Coach: USMNT lacked ‘fight’ in rare loss to Canada

Coach: USMNT lacked ‘fight’ in rare loss to Canada

Sports


United States men’s national team interim coach Mikey Varas said his players lacked the right mentality in a historic 2-1 loss to Canada Saturday at Children’s Mercy Park in Kansas City, Kansas.

It was Canada’s second victory over the USMNT on U.S. soil and first in 67 years.

“The mentality is on the players. They know it,” he told reporters. “We speak the truth to each other. I love those guys. But they know that mentality to fight, to run and to sacrifice, I can’t do that for them. That’s on them.”

Varas said he had no answers to why the proper mentality was lacking.

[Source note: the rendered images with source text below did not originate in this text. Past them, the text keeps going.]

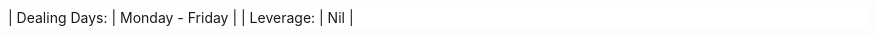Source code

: | Dealing Days:            | Monday - Friday            |
| Leverage:                | Nil                        |
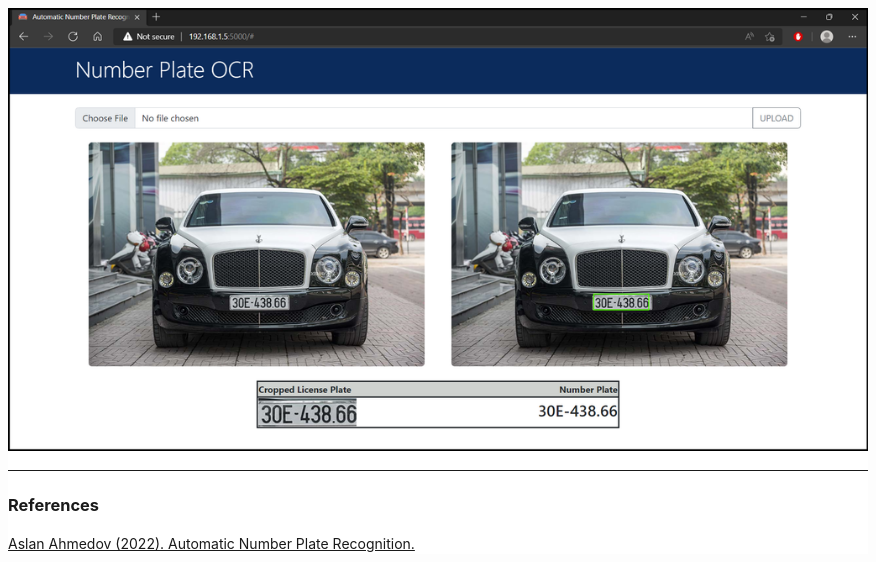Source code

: <p align='middle'><img src='./assets/demo.png' width=100% /></p>

---
### References
[Aslan Ahmedov (2022). Automatic Number Plate Recognition.](https://www.kaggle.com/datasets/aslanahmedov/number-plate-detection)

“I’m not a psychologist, so I don’t know,” he said. “I felt that the trainings were intense. They were aggressive. But when the game comes, you gotta get going. And the players are the ones that bring that. Coaches can only get you so far from a mentality perspective.”

Coming off defeats to Panama and Uruguay at the Copa América, the U.S. has lost three straight games for the first time since 2015 against Brazil, Mexico and Costa Rica. A defeat to New Zealand on Tuesday in Cincinnati would result in the Americans’ first four-game losing streak since 2007.

“All over the park today, our mentality just wasn’t quite there,” defender Chris Richards said.

Varas moved up from assistant after Gregg Berhalter was fired following the team’s dismal performance at the Copa América, where the USMNT exited a home competition at the group stage for the first time in history.

Before a crowd of 10,523 in a just over half-full Children’s Mercy Park, Jacob Shaffelburg put Canada ahead in the 17th minute after Tim Ream‘s pass bounced away from Johnny Cardoso. Jonathan David added his 29th international goal in the 58th minute when Ream turned over the ball in front of his own goal.

Midfielder Luca de la Torre pulled a goal back with his first international strike in the 66th minute.

“We just weren’t intense enough at times,” de la Torre said.

Given his short amount of time at the helm, Varas took responsibility for contributing to Saturday’s defeat by trying to introduce new tactical ideas.

“I think with the ball, that’s on me,” he said.

“Because I want to present some ideas to them and you just never know how it’s going to translate from training to the game after three training sessions. And I asked a lot of them, you know, and if there’s a goal, I mean, that’s on me. Both goals because when you don’t have a lot of time to work and you want to play a certain way it creates confusion.

“Players are going to take responsibility for quality of action. The translation of the ideas weren’t clear enough because you shouldn’t be static and you shouldn’t pass the ball just to pass the ball. You’re trying to be trying to accelerate play as quickly as you can.”

Varas is not expected to lead the team for long, with ESPN reporting that Mauricio Pochettino has agreed to become the new USMNT coach with an announcement expected in the coming days.

Information from The Associated Press contributed to this report.